Donnerstag, 1. Mai 2014

Transcendence

Diese Kritik erschien zuerst in gedruckter Form in der Wochenzeitung Heimat.


Ernsthafte Auseinandersetzungen mit autonomen und selbstbewussten Maschinen – welche vielleicht schon bald Realität sind – und den damit verbundenen transhumanistischen Fragen sind in Hollywood Mangelware. Transcendence stellt sich zunächst der herausfordernden Thematik, verfällt letztlich aber wieder in alte Muster.

Überfliegt man die Synopsis zum Regiedebüt von Kameramann Wally Pfister (Oscar-Nominationen für Batman Begins, The Prestige und The Dark Knight; Oscar für Inception) – Dr. Will Caster (Johnny Depp), Experte für künstliche Intelligenz, wird von einer Ludditen-Terrorgruppe ermordet, schafft es aber gerade noch, sein Bewusstsein auf eine Computer-Festplatte zu laden –, erinnert man sich plötzlich an jene Szene im Pixar-Animationsfilm Ratatouille, in welcher der von Peter O'Toole gesprochene Restaurantkritiker Anton Ego seine Bestellung aufgibt: "You know what I'm craving? A little perspective". Endlich befasst sich eine amerikanische Mainstream-Produktion mit einem der vielleicht wichtigsten Felder der nahen Zukunft: der technologischen Singularität, dem Punkt, an dem die Intelligenz eines Computers diejenige der klügsten Menschen übersteigt, an dem es möglich wird, das Fassungsvermögen des menschlichen Gehirns gänzlich als Code nachvollziehen zu können. Man hofft, dass Transcendence sich nicht den Genre-Platitüden hingibt, wie sie etwa in I, Robot (2004) zu sehen waren, sondern sich auf sachlich-kritische Weise an das heikle, aber nicht minder faszinierende Konzept des Transhumanismus heran wagt.

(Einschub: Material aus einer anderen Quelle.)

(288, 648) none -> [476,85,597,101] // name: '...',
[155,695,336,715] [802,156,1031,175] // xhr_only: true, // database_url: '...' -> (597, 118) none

Doch obwohl Pfisters Film, basierend auf einem jahrelang von Produktionsfirma zu Produktionsfirma weitergereichten Drehbuch von Jack Paglen, sich insgesamt um ein ausgeglichenes Bild des Mensch-Computer-Hybriden bemüht, fällt seine Perspektive schlussendlich enttäuschend begrenzt aus. Was als visuell virtuos realisiertes Science-Fiction-Drama beginnt, dessen Macher sich offenkundig mit der Arbeit von KI-Pionieren und Singularitäts-Denkern wie Alan Turing und Ray Kurzweil beschäftigt haben, degeneriert zunehmend zu irrisinnigem Genre-Humbug, in dem der Datenmensch Will Caster seine Macht zu missbrauchen beginnt, was seine treue Frau (Rebecca Hall – Chemie ist zwischen ihr und Depp nicht auszumachen), seinen besten Freund (Paul Bettany), seinen Mentor (Morgan Freeman) sowie einen Polizisten (Cillian Murphy) dazu bewegt, mit den technikfeindlichen Terroristen, welche aber nichtsdestoweniger Brillen tragen und Auto fahren – eine Ironie, die dem Film zu entgehen scheint –, gemeinsame Sache zu machen.

Mit Hilfe seiner Frau (Rebecca Hall) hat es Dr. Will Caster (Johnny Depp, auf dem Bildschirm) geschafft, sein Bewusstsein auf einen Computer zu laden – sehr zum Erstaunen von Wissenschaftler Joseph (Morgan Freeman, links) und FBI-Agent Buchanan (Cillian Murphy).
© Ascot Elite
So verliert Transcendence mit seinem Rückfall in altbekannte narrative Muster nicht nur ein grosses Stück seines Realitätsbezuges, sondern auch an dramaturgischem Reiz. Die philosophischen Implikationen seines cineastisch vergleichsweise unberührten Themas liegen weit ausserhalb der Reichweite seines löchrigen, auf der emotionalen Ebene kaum bewegenden, bisweilen haarsträubenden Plots. Einzig optisch – mit seinem wirkungsvollen Setdesign, seinen hervorragend komponierten Bildern und seinen kunstvollen Pillow Shots – vermag der Film durchgehend zu überzeugen. Wer eine seriöse Auseinandersetzung mit künstlicher Intelligenz sehen will, ist mit Stanley Kubricks 2001: A Space Odyssey schon vor 46 Jahren bestens bedient worden. Die zwischenmenschliche Komponente wurde unlängst von Spike Jonze in Her grandios ausgelotet. Wer an KI-Dystopie im Popcornkino-Format interessiert ist, wird bei James Camerons Terminator 2: Judgment Day fündig. Transcendence ist in all diesen Belangen schlicht nicht gut genug.